Yannis Maniatis aims to push the European Commission into action on the widespread drought affecting Greece's fir forests, emphasizing the urgent need for prompt monitoring and financial support. Key stakeholders like Greek forest-dependent communities, forestry sectors, EU environmental bodies, and taxpayers are likely to respond, balancing concerns over ecological protection, funding allocations, and operational readiness.

This response addresses a parliamentary question submitted by Maniatis, a member of the S&D political group. His inquiry focused on the EU’s engagement with Greece’s forest drought problem, capturing issues related to satellite monitoring activation, rural development funds, and implementation of forest risk management.

Greece utilized the Copernicus Emergency Management Service (CEMS) rapid mapping sixteen times during the 2025 wildfire season, although drought-specific assessments via CEMS' drought component operate automatically without formal activation. Financially, €81 million has been disbursed from rural development for forestry from 2014-2022, with further plans under the 2023-2027 Common Agricultural Policy. Greece has not yet joined the Horizon Europe co-funded partnership on sustainable forestry. About €1.3 billion in cohesion funds are committed to forest risk management projects.

Policy orientation reveals a reliance on existing EU operational tools like Copernicus for monitoring and a strong emphasis on leveraging financial instruments under rural development, CAP, and cohesion policy. This reflects a balancing act between strengthening EU monitoring capacities without increasing administrative activation burdens, and focusing on funding rural development and resilience without extending new legislative powers.

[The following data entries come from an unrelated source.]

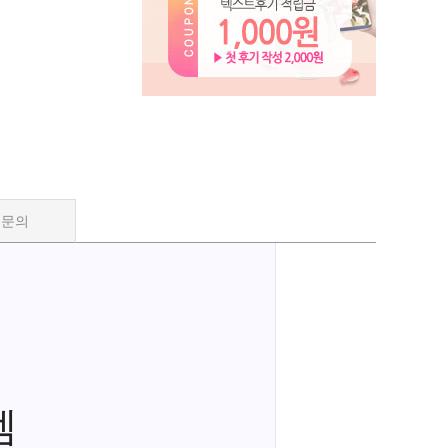
품문의
렘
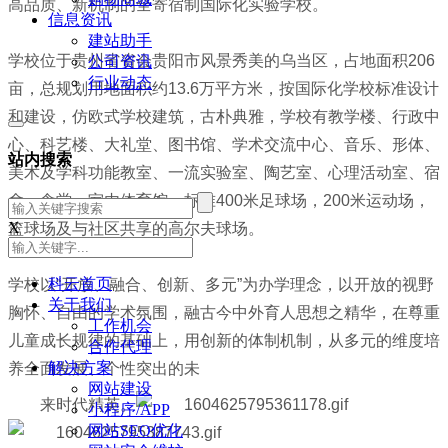
高品质、新机制的全寄宿制国际化实验学校。
信息资讯
建站助手
学校位于贵州省省会贵阳市风景秀美的乌当区，占地面积206
公司资讯
行业动态
亩，总规划用地面积约13.6万平方米，按国际化学校标准设计
和建设，仿欧式学校建筑，古朴典雅，学校有教学楼、行政中
心、科艺楼、大礼堂、图书馆、学术交流中心、音乐、形体、
站内搜索
美术及学科功能教室、一流实验室、陶艺室、心理活动室、宿
舍、食堂、室内体育馆、标准400米足球场，200米运动场，
X
篮球场及与社区共享的高尔夫球场。
科云首页
学校以“开放、融合、创新、多元”为办学理念，以开放的视野
关于我们
胸怀、自由的学术氛围，融古今中外育人思想之精华，在尊重
工作机会
儿童成长规律的基础上，用创新的体制机制，从多元的维度培
合作代理
解决方案
养全面发展、个性突出的未
网站建设
来时代精英。
小程序/APP
网站SEO优化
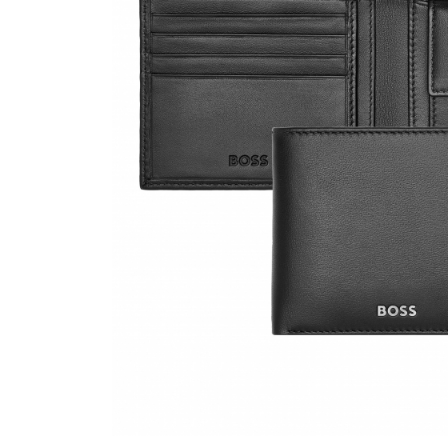
Bijuterii Mirese
Selectii
Reduceri
Cele mai noi
Cele mai vandute
Cele mai votate
Cu video
Pret
0 Lei - 100 Lei
100 Lei - 200 Lei
200 Lei - 300 Lei
300 Lei - 500 Lei
500 Lei - 1000 Lei
1000 Lei +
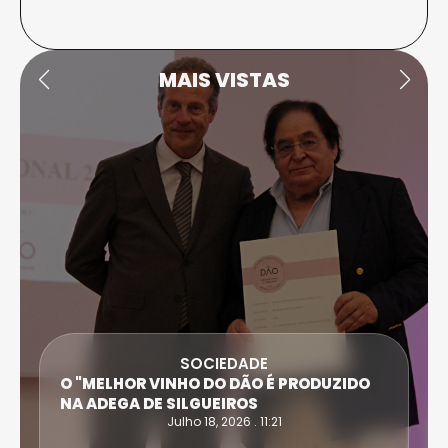
MAIS VISTAS
SOCIEDADE
O "MELHOR VINHO DO DÃO É PRODUZIDO
NA ADEGA DE SILGUEIROS
Julho 18, 2026 . 11:21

The impacts are significant for Greek rural communities and forestry producers who benefit from enhanced monitoring and funding. EU environmental agencies gain monitoring tools improving drought and forest degradation insights. However, taxpayers face the cost of extensive funding, and the lack of Greece’s engagement with Horizon Europe’s forest partnership may limit innovation and long-term coordination among researchers and policymakers.

Following this parliamentary exchange, the European Commission is expected to provide further clarifications and potential updates on its drought monitoring and funding disbursement strategies within the coming weeks, setting an important signal for EU support priorities in forest health and climate adaptation.